A.D. Oliveirense – C.C.D. Santa Eulália – 16.ª Jornada
(INICIADOS)
Ficha de Jogo:
Local: Estádio da Ribes
A.D. Oliveirense vs. C.C.D. Santa Eulália
C.C.D. Stª Eulália: Ricardo;Paulo,Simão,Barbosa,Fábio;Vitinha,Diogo,Junior;Zé Pedro,Jorge,Vaz
Jogaram ainda: Piscas; Carlos; Alexandre
Ao intervalo: 0 – 0
Resultado Final: 1 – 0
Comentário à partida por João Pedro Ferreira, técnico do Santa Eulália:
“Sabíamos que vencer este jogo era fundamental uma vez que se tratava de um adversário direto na luta pela manutenção. Entrámos mal em campo, sem vontade e com pouca agressividade, a jogar com as linhas demasiado recuadas, permitindo que o adversário tivesse o domínio do jogo. No final da primeira parte, conseguimos subir no terreno e equilibramos o jogo o que nos levava para o intervalo mais confiantes. A verdade é que entramos na segunda parte e sofremos um golo, por culpa própria, porque entrámos em campo mais uma vez com os índices de concentração baixos. Pouco depois, ficamos sem um jogador devido a expulsão, e em inferioridade numérica foi muito mais difícil reagir. Fazendo uma analise à nossa prestação, considero que foi razoável do ponto de vista técnico-tático. Do ponto de vista defensivo, evidenciamos alguma organização; contudo, faltou-nos agressividade.
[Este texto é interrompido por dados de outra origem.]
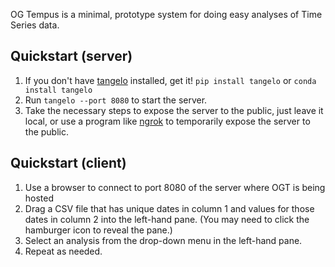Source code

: OG Tempus is a minimal, prototype system for doing easy analyses of Time Series data. 

## Quickstart (server)
1. If you don't have [tangelo](https://github.com/Kitware/tangelo) installed, get it! `pip install tangelo` or `conda install tangelo`
1. Run `tangelo --port 8080` to start the server.
1. Take the necessary steps to expose the server to the public, just leave it local, or use a program like [ngrok](https://ngrok.com/) 
to temporarily expose the server to the public.


## Quickstart (client)
1. Use a browser to connect to port 8080 of the server where OGT is being hosted
1. Drag a CSV file that has unique dates in column 1 and values for those dates in column 2 into the left-hand pane. 
(You may need to click the hamburger icon to reveal the pane.)
1. Select an analysis from the drop-down menu in the left-hand pane.
1. Repeat as needed.



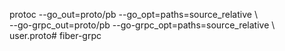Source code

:protoc --go_out=proto/pb --go_opt=paths=source_relative \    
--go-grpc_out=proto/pb --go-grpc_opt=paths=source_relative \ 
user.proto# fiber-grpc

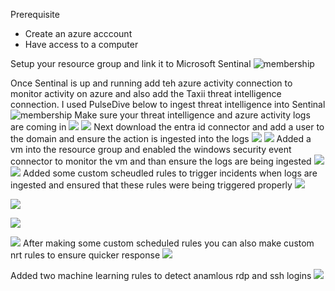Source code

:Prerequisite
  - Create an azure acccount
  - Have access to a computer
 
Setup your resource group and link it to Microsoft Sentinal
![membership](images/1.jpg)

Once Sentinal is up and running add teh azure activity connection to monitor activity on azure and also add the Taxii threat intelligence connection.
I used PulseDive below to ingest threat intelligence into Sentinal
![membership](images/2.jpg)
Make sure your threat intelligence and azure activity logs are coming in
![](images/Taxii.png)
![](images/Azure.png)
Next download the entra id connector and add a user to the domain and ensure the action is ingested into the logs
![](images/4.jpg)
![](images/3.jpg)
Added a vm into the resource group and enabled the windows security event connector to monitor the vm and than ensure the logs are being ingested
![](images/5.jpg)
![](images/7.jpg)
Added some custom scheudled rules to trigger incidents when logs are ingested and ensured that these rules were being triggered properly
![](images/8.jpg)

![](images/10.jpg)

![](images/9.jpg)

![](images/11.jpg)
After making some custom scheduled rules you can also make custom nrt rules to ensure quicker response
![](images/nrt.jpg)

Added two machine learning rules to detect anamlous rdp and ssh logins
![](images/13.jpg)
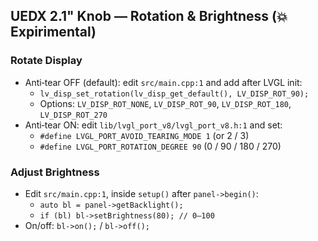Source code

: ## UEDX 2.1" Knob — Rotation & Brightness (💥 Expirimental)

### Rotate Display
- Anti‑tear OFF (default): edit `src/main.cpp:1` and add after LVGL init:
  - `lv_disp_set_rotation(lv_disp_get_default(), LV_DISP_ROT_90);`
  - Options: `LV_DISP_ROT_NONE`, `LV_DISP_ROT_90`, `LV_DISP_ROT_180`, `LV_DISP_ROT_270`
- Anti‑tear ON: edit `lib/lvgl_port_v8/lvgl_port_v8.h:1` and set:
  - `#define LVGL_PORT_AVOID_TEARING_MODE 1` (or 2 / 3)
  - `#define LVGL_PORT_ROTATION_DEGREE 90` (0 / 90 / 180 / 270)

### Adjust Brightness
- Edit `src/main.cpp:1`, inside `setup()` after `panel->begin()`:
  - `auto bl = panel->getBacklight();`
  - `if (bl) bl->setBrightness(80); // 0–100`
- On/off: `bl->on();` / `bl->off();`
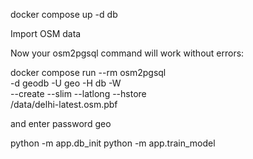 docker compose up -d db


Import OSM data

Now your osm2pgsql command will work without errors:

docker compose run --rm osm2pgsql \
  -d geodb -U geo -H db -W \
  --create --slim --latlong --hstore \
  /data/delhi-latest.osm.pbf

and enter password geo


python -m app.db_init
python -m app.train_model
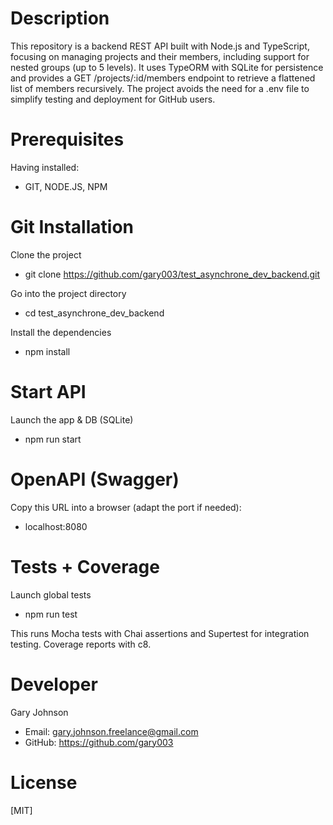 # Description

This repository is a backend REST API built with Node.js and TypeScript, focusing on managing projects and their members, including support for nested groups (up to 5 levels). It uses TypeORM with SQLite for persistence and provides a GET /projects/:id/members endpoint to retrieve a flattened list of members recursively. The project avoids the need for a .env file to simplify testing and deployment for GitHub users.

# Prerequisites

Having installed:

- GIT, NODE.JS, NPM

# Git Installation

Clone the project

- git clone https://github.com/gary003/test_asynchrone_dev_backend.git

Go into the project directory

- cd test_asynchrone_dev_backend

Install the dependencies

- npm install

# Start API

Launch the app & DB (SQLite)

- npm run start

# OpenAPI (Swagger)

Copy this URL into a browser (adapt the port if needed):

- localhost:8080

# Tests + Coverage

Launch global tests

- npm run test

This runs Mocha tests with Chai assertions and Supertest for integration testing. Coverage reports with c8.

# Developer

Gary Johnson

- Email: gary.johnson.freelance@gmail.com
- GitHub: https://github.com/gary003

# License

[MIT]
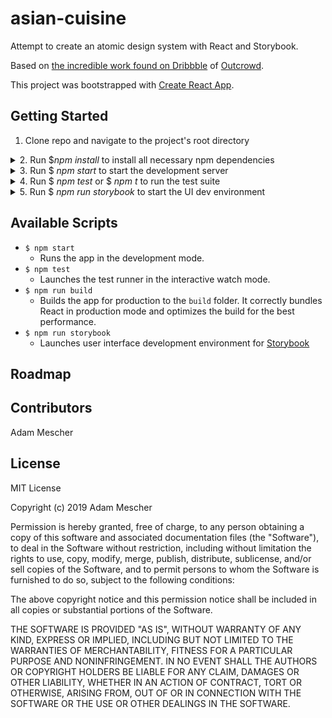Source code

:# asian-cuisine

Attempt to create an atomic design system with React and Storybook.

Based on [the incredible work found on Dribbble](https://dribbble.com/shots/6840107-Landing-page-Asian-Cuisine) of [Outcrowd](https://outcrowd.io).

This project was bootstrapped with [Create React App](https://github.com/facebook/create-react-app).

## Getting Started

1. Clone repo and navigate to the project's root directory
<details>
   <summary>2. Run $<em>npm install</em> to install all necessary npm dependencies</summary>
   <a href="https://asciinema.org/a/268503">
      <img src="https://asciinema.org/a/268503.svg" height="300px"/>
   </a>
</details>
<details>
   <summary>3. Run $ <em>npm start</em> to start the development server</summary>
   <a href="https://asciinema.org/a/268503">
      <img src="" height="300px"/>
   </a>
</details>
<details>
   <summary>4. Run $ <em>npm test</em> or $ <em>npm t</em> to run the test suite</summary>
   <a href="https://asciinema.org/a/268503">
      <img src="" height="300px"/>
   </a>
</details>
<details>
   <summary>5. Run $ <em>npm run storybook</em> to start the UI dev environment</summary>
   <a href="">
      <img src="" height="300px"/>
   </a>
</details>

## Available Scripts

* `$ npm start`
    * Runs the app in the development mode.
* `$ npm test`
    * Launches the test runner in the interactive watch mode.
* `$ npm run build`
    * Builds the app for production to the `build` folder. It correctly bundles React in production mode and optimizes the build for the best performance.
*  `$ npm run storybook`
    * Launches user interface development environment for [Storybook](https://storybook.js.org/)

## Roadmap

## Contributors

Adam Mescher

## License

MIT License

Copyright (c) 2019 Adam Mescher

Permission is hereby granted, free of charge, to any person obtaining a copy
of this software and associated documentation files (the "Software"), to deal
in the Software without restriction, including without limitation the rights
to use, copy, modify, merge, publish, distribute, sublicense, and/or sell
copies of the Software, and to permit persons to whom the Software is
furnished to do so, subject to the following conditions:

The above copyright notice and this permission notice shall be included in all
copies or substantial portions of the Software.

THE SOFTWARE IS PROVIDED "AS IS", WITHOUT WARRANTY OF ANY KIND, EXPRESS OR
IMPLIED, INCLUDING BUT NOT LIMITED TO THE WARRANTIES OF MERCHANTABILITY,
FITNESS FOR A PARTICULAR PURPOSE AND NONINFRINGEMENT. IN NO EVENT SHALL THE
AUTHORS OR COPYRIGHT HOLDERS BE LIABLE FOR ANY CLAIM, DAMAGES OR OTHER
LIABILITY, WHETHER IN AN ACTION OF CONTRACT, TORT OR OTHERWISE, ARISING FROM,
OUT OF OR IN CONNECTION WITH THE SOFTWARE OR THE USE OR OTHER DEALINGS IN THE
SOFTWARE.
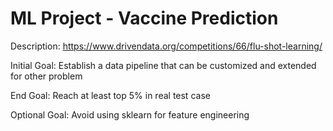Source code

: # ML Project - Vaccine Prediction
Description: https://www.drivendata.org/competitions/66/flu-shot-learning/

Initial Goal: Establish a data pipeline that can be customized and extended for other problem

End Goal: Reach at least top 5% in real test case

Optional Goal: Avoid using sklearn for feature engineering
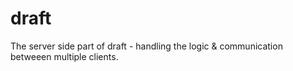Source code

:draft
=====

The server side part of draft - handling the logic & communication betweeen multiple clients.
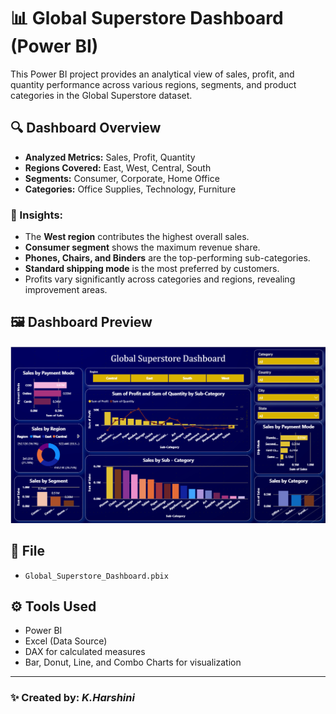 # 📊 Global Superstore Dashboard (Power BI)

This Power BI project provides an analytical view of sales, profit, and quantity performance across various regions, segments, and product categories in the Global Superstore dataset.

## 🔍 Dashboard Overview
- **Analyzed Metrics:** Sales, Profit, Quantity  
- **Regions Covered:** East, West, Central, South  
- **Segments:** Consumer, Corporate, Home Office  
- **Categories:** Office Supplies, Technology, Furniture  

### 🧠 Insights:
- The **West region** contributes the highest overall sales.  
- **Consumer segment** shows the maximum revenue share.  
- **Phones, Chairs, and Binders** are the top-performing sub-categories.  
- **Standard shipping mode** is the most preferred by customers.  
- Profits vary significantly across categories and regions, revealing improvement areas.  

## 🖼 Dashboard Preview
![Global Superstore Dashboard](Global%20Superstore%20Dashboard.png)

## 📂 File
- `Global_Superstore_Dashboard.pbix`

## ⚙️ Tools Used
- Power BI  
- Excel (Data Source)  
- DAX for calculated measures  
- Bar, Donut, Line, and Combo Charts for visualization  

---

### ✨ Created by: *K.Harshini*
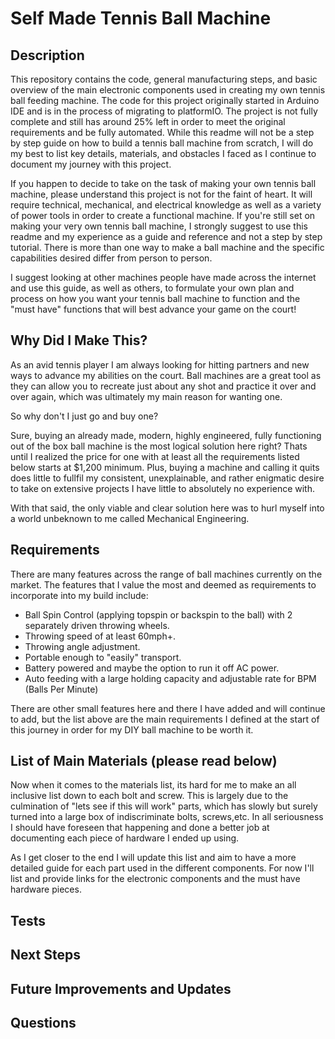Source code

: # Self Made Tennis Ball Machine

## Description 
  This repository contains the code, general manufacturing steps, and basic overview of the main electronic components used in creating my own tennis ball feeding machine. The code for this project originally started in Arduino IDE and is in the process of migrating to platformIO. The project is not fully complete and still has around 25% left in order to meet the original requirements and be fully automated. While this readme will not be a step by step guide on how to build a tennis ball machine from scratch, I will do my best to list key details, materials, and obstacles I faced as I continue to document my journey with this project. 

  If you happen to decide to take on the task of making your own tennis ball machine, please understand this project is not for the faint of heart. It will require technical, mechanical, and electrical knowledge as well as a  variety of power tools in order to create a functional machine. If you're still set on making your very own tennis ball machine, I strongly suggest to use this readme and my experience as a guide and reference and not a step by step tutorial. There is more than one way to make a ball machine and the specific capabilities desired differ from person to person. 
  
  I suggest looking at other machines people have made across the internet and use this guide, as well as others, to formulate your own plan and process on how you want your tennis ball machine to function and the "must have" functions that will best advance your game on the court!

## Why Did I Make This?
As an avid tennis player I am always looking for hitting partners and new ways to advance my abilities on the court. Ball machines are a great tool as they can allow you to recreate just about any shot and practice it over and over again, which was ultimately my main reason for wanting one. 

So why don't I just go and buy one?

Sure, buying an already made, modern, highly engineered, fully functioning out of the box ball machine is the most logical solution here right? Thats until I realized the price for one with at least all the requirements listed below starts at $1,200 minimum. Plus, buying a machine and calling it quits does little to fullfil my consistent, unexplainable, and rather enigmatic desire to take on extensive projects I have little to absolutely no experience with. 

With that said, the only viable and clear solution here was to hurl myself into a world unbeknown to me called Mechanical Engineering.

## Requirements
There are many features across the range of ball machines currently on the market. The features that I value the most and deemed as requirements to incorporate into my build include:
* Ball Spin Control (applying topspin or backspin to the ball) with 2 separately driven throwing wheels.
* Throwing speed of at least 60mph+.
* Throwing angle adjustment.
* Portable enough to "easily" transport.
* Battery powered and maybe the option to run it off AC power.
* Auto feeding with a large holding capacity and adjustable rate for BPM (Balls Per Minute)

There are other small features here and there I have added and will continue to add, but the list above are the main requirements I defined at the start of this journey in order for my DIY ball machine to be worth it. 

## List of Main Materials (please read below) 
Now when it comes to the materials list, its hard for me to make an all inclusive list down to each bolt and screw. This is largely due to the culmination of "lets see if this will work" parts, which has slowly but surely turned into a large box of indiscriminate bolts, screws,etc. In all seriousness I should have foreseen that happening and done a better job at documenting each piece of hardware I ended up using. 

As I get closer to the end I will update this list and aim to have a more detailed guide for each part used in the different components. For now I'll list and provide links for the electronic components and the must have hardware pieces. 



## Tests

## Next Steps

## Future Improvements and Updates 

## Questions 
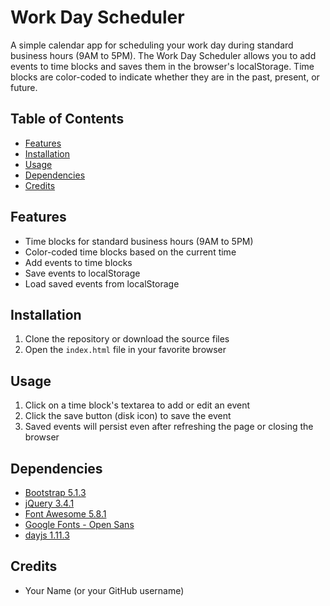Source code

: # Work Day Scheduler

A simple calendar app for scheduling your work day during standard business hours (9AM to 5PM). The Work Day Scheduler allows you to add events to time blocks and saves them in the browser's localStorage. Time blocks are color-coded to indicate whether they are in the past, present, or future.

## Table of Contents

- [Features](#features)
- [Installation](#installation)
- [Usage](#usage)
- [Dependencies](#dependencies)
- [Credits](#credits)

## Features

- Time blocks for standard business hours (9AM to 5PM)
- Color-coded time blocks based on the current time
- Add events to time blocks
- Save events to localStorage
- Load saved events from localStorage

## Installation

1. Clone the repository or download the source files
2. Open the `index.html` file in your favorite browser

## Usage

1. Click on a time block's textarea to add or edit an event
2. Click the save button (disk icon) to save the event
3. Saved events will persist even after refreshing the page or closing the browser

## Dependencies

- [Bootstrap 5.1.3](https://getbootstrap.com/)
- [jQuery 3.4.1](https://jquery.com/)
- [Font Awesome 5.8.1](https://fontawesome.com/)
- [Google Fonts - Open Sans](https://fonts.google.com/specimen/Open+Sans)
- [dayjs 1.11.3](https://day.js.org/)

## Credits

- Your Name (or your GitHub username)
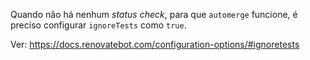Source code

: Quando não há nenhum _status check_, para que `automerge` funcione, é preciso configurar `ignoreTests` como `true`.

Ver: https://docs.renovatebot.com/configuration-options/#ignoretests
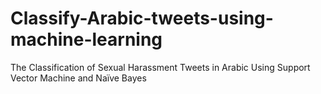 # Classify-Arabic-tweets-using-machine-learning
The Classification of Sexual Harassment Tweets in Arabic Using Support Vector Machine and Naïve Bayes
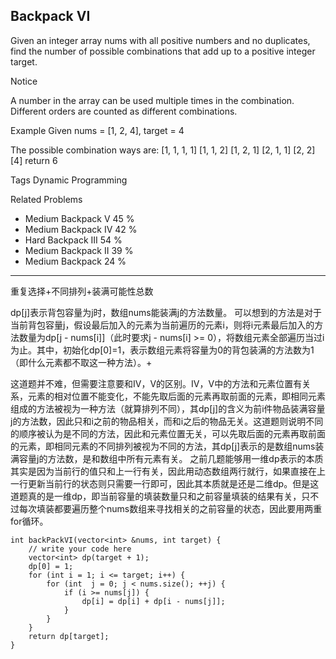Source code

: ## Backpack VI ##

Given an integer array nums with all positive numbers and no duplicates, find the number of possible combinations that add up to a positive integer target.

 Notice

A number in the array can be used multiple times in the combination. 
Different orders are counted as different combinations.

Example
Given nums = [1, 2, 4], target = 4

The possible combination ways are:
[1, 1, 1, 1]
[1, 1, 2]
[1, 2, 1]
[2, 1, 1]
[2, 2]
[4]
return 6

Tags 
Dynamic Programming

Related Problems 

- Medium Backpack V 45 %
- Medium Backpack IV 42 %
- Hard Backpack III 54 %
- Medium Backpack II 39 %
- Medium Backpack 24 %

----------
重复选择+不同排列+装满可能性总数

dp[j]表示背包容量为j时，数组nums能装满j的方法数量。
可以想到的方法是对于当前背包容量j，假设最后加入的元素为当前遍历的元素i，则将i元素最后加入的方法数量为dp[j - nums[i]]（此时要求j - nums[i] >= 0），将数组元素全部遍历当过i为止。其中，初始化dp[0]=1，表示数组元素将容量为0的背包装满的方法数为1（即什么元素都不取这一种方法）。+

这道题并不难，但需要注意要和IV，V的区别。IV，V中的方法和元素位置有关系，元素的相对位置不能变化，不能先取后面的元素再取前面的元素，即相同元素组成的方法被视为一种方法（就算排列不同），其dp[j]的含义为前i件物品装满容量j的方法数，因此只和i之前的物品相关，而和i之后的物品无关。这道题则说明不同的顺序被认为是不同的方法，因此和元素位置无关，可以先取后面的元素再取前面的元素，即相同元素的不同排列被视为不同的方法，其dp[j]表示的是数组nums装满容量j的方法数，是和数组中所有元素有关。
之前几题能够用一维dp表示的本质其实是因为当前行的值只和上一行有关，因此用动态数组两行就行，如果直接在上一行更新当前行的状态则只需要一行即可，因此其本质就是还是二维dp。但是这道题真的是一维dp，即当前容量的填装数量只和之前容量填装的结果有关，只不过每次填装都要遍历整个nums数组来寻找相关的之前容量的状态，因此要用两重for循环。

    int backPackVI(vector<int> &nums, int target) {
        // write your code here
        vector<int> dp(target + 1);
        dp[0] = 1;
        for (int i = 1; i <= target; i++) {
            for (int  j = 0; j < nums.size(); ++j) {
                if (i >= nums[j]) {
                    dp[i] = dp[i] + dp[i - nums[j]];
                }
            }
        }
        return dp[target];
    }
No momento ofensivo, tivemos mais dificuldades. Os jogadores foram estáticos, tiveram pouca capacidade de ter a bola, e com isso não conseguimos desposicionar o adversário e criar ocasiões de golo. A dimensão do jogo em que fomos mais fracos foi do ponto de vista mental. Precisámos de ser muito mais ambiciosos, de ter muito mais vontade de fazer as coisas bem e de vencer jogos. Enquanto para nós uma derrota for sinónimo de festejo, enquanto não sentirmos uma derrota como tal, nunca iremos ter vontade de vencer. Por último, e referindo-me agora à Associação Desportiva Oliveirense, não entendo o porquê de treinadores e dirigentes cultivarem em miúdos o uso do antijogo, de tal forma a tornar-se insultuoso para com o adversário. Depois de fazerem o golo, e colocarem-se em vantagem no marcador, assistimos a atitudes lamentáveis por parte das pessoas desse clube, na demora em colocar bolas em campo e na simulação de lesões dos miúdos. Estamos a falar de futebol de formação e como treinadores somos, acima de tudo, formadores de cidadãos no futuro. Não são estes os valores a cultivar nos miúdos, na minha maneira de ver. Mas já sabemos que o fair-play é uma treta em muitas instituições, facto que é lamentável.”